Among the new user accounts on Threads: Jack Posobiec, a far-right journalist who has espoused anti-Semitic and white supremacist views; Tim Pool, a YouTube commentator who has been accused of spreading right-wing misinformation; and Chaya Raichik, an anti-LGBTQ influencer and creator of the satirically named Libs of TikTok accounts.
Threads has started with some built-in defense mechanisms for harmful content, as its user policies are the same as Instagram's. When people click to follow accounts that have been flagged for spreading misinformation in the past, for instance, Threads shows a warning asking if they're sure.

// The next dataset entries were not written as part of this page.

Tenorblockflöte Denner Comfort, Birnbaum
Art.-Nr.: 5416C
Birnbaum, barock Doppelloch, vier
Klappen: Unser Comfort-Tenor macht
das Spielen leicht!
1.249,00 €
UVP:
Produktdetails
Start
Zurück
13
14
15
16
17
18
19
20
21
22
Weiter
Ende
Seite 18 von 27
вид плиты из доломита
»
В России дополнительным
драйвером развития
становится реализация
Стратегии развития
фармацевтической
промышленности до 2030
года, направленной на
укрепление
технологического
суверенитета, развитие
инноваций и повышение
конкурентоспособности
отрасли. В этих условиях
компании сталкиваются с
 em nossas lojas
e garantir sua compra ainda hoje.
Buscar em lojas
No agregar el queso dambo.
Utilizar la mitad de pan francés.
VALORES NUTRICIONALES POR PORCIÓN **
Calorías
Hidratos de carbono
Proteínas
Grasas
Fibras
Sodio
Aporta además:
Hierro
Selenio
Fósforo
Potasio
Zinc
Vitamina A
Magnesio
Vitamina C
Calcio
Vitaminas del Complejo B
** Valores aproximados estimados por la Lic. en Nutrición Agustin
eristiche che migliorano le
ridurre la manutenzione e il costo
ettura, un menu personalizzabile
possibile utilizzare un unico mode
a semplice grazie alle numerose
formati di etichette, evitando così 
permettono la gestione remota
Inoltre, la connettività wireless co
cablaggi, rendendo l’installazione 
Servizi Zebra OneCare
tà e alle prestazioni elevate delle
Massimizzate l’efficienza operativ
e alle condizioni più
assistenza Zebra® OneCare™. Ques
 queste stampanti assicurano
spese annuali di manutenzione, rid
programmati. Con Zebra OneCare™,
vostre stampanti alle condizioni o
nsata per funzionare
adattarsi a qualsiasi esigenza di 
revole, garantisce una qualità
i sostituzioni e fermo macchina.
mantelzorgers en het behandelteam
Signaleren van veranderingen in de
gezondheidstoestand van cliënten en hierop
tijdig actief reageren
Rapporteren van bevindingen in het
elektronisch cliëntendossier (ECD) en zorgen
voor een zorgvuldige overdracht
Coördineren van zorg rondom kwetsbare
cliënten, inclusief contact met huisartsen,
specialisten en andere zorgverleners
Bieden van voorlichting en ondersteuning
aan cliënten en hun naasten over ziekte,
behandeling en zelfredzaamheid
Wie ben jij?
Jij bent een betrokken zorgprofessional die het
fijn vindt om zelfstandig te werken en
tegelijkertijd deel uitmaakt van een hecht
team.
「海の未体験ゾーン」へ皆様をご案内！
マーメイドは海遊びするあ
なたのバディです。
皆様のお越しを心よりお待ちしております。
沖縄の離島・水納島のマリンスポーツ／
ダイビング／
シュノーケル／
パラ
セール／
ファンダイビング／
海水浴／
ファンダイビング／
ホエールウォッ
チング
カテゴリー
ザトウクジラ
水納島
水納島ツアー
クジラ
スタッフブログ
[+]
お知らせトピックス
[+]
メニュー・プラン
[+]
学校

Meta, the biggest social media company which also owns Facebook and Instagram, didn't immediately respond to a request for comment on whether it was aware of the Thread accounts from users who had spread disinformation or hate speech on other platforms.
Posobiec, for one, has already posted insults of transgender people on Threads and falsely claimed, “The 2020 election was rigged and everyone knows it.”
Raichik, under the Libs of TikTok user-name, also took swipes on the new app at transgender people and relished the possibility that her posts might cause controversy. “I love the fact that my existence on this app triggers the left so much,” she wrote shortly after signing up.
At least one member of the Disinformation Dozen, a term used to refer to some of the most influential spreaders of false claims about Covid-19 and its vaccines, have also created accounts. While Dr. Joseph Mercola hasn't posted any content about vaccines in the days since Threads was launched, his account on Threads had already gathered nearly 7,000 followers.
A number of far-right news outlets have also joined the app, with verified accounts for Breitbart News and The Gateway Pundit among them, but haven't yet posted much.
The Threads account for War Room, a show on Real America's Voice TV run by former Trump adviser Steve Bannon shared a clip on Threads Thursday featuring Naomi Wolf, who accused a prominent pharmaceutical company of committing fraud when it sought emergency authorization for its Covid-19 vaccine.
Several verified accounts attributed to state-run Russian news outlet Sputnik had also set up Threads accounts but most hadn't yet posted.
Meta formally launched Threads on July 6. The platform currently limits the ways in which a user can discover content. Unlike Twitter, users on Threads cannot search for specific phrases and are forced to view a feed that's decided by Meta's algorithms. That means popular users are likely to be promoted widely via the algorithm.
For Threads, ISD US's Smith urges users to exercise caution. “This is a social media app that is owned by Meta who have failed consistently in governing and moderating other platforms that they own,” she says.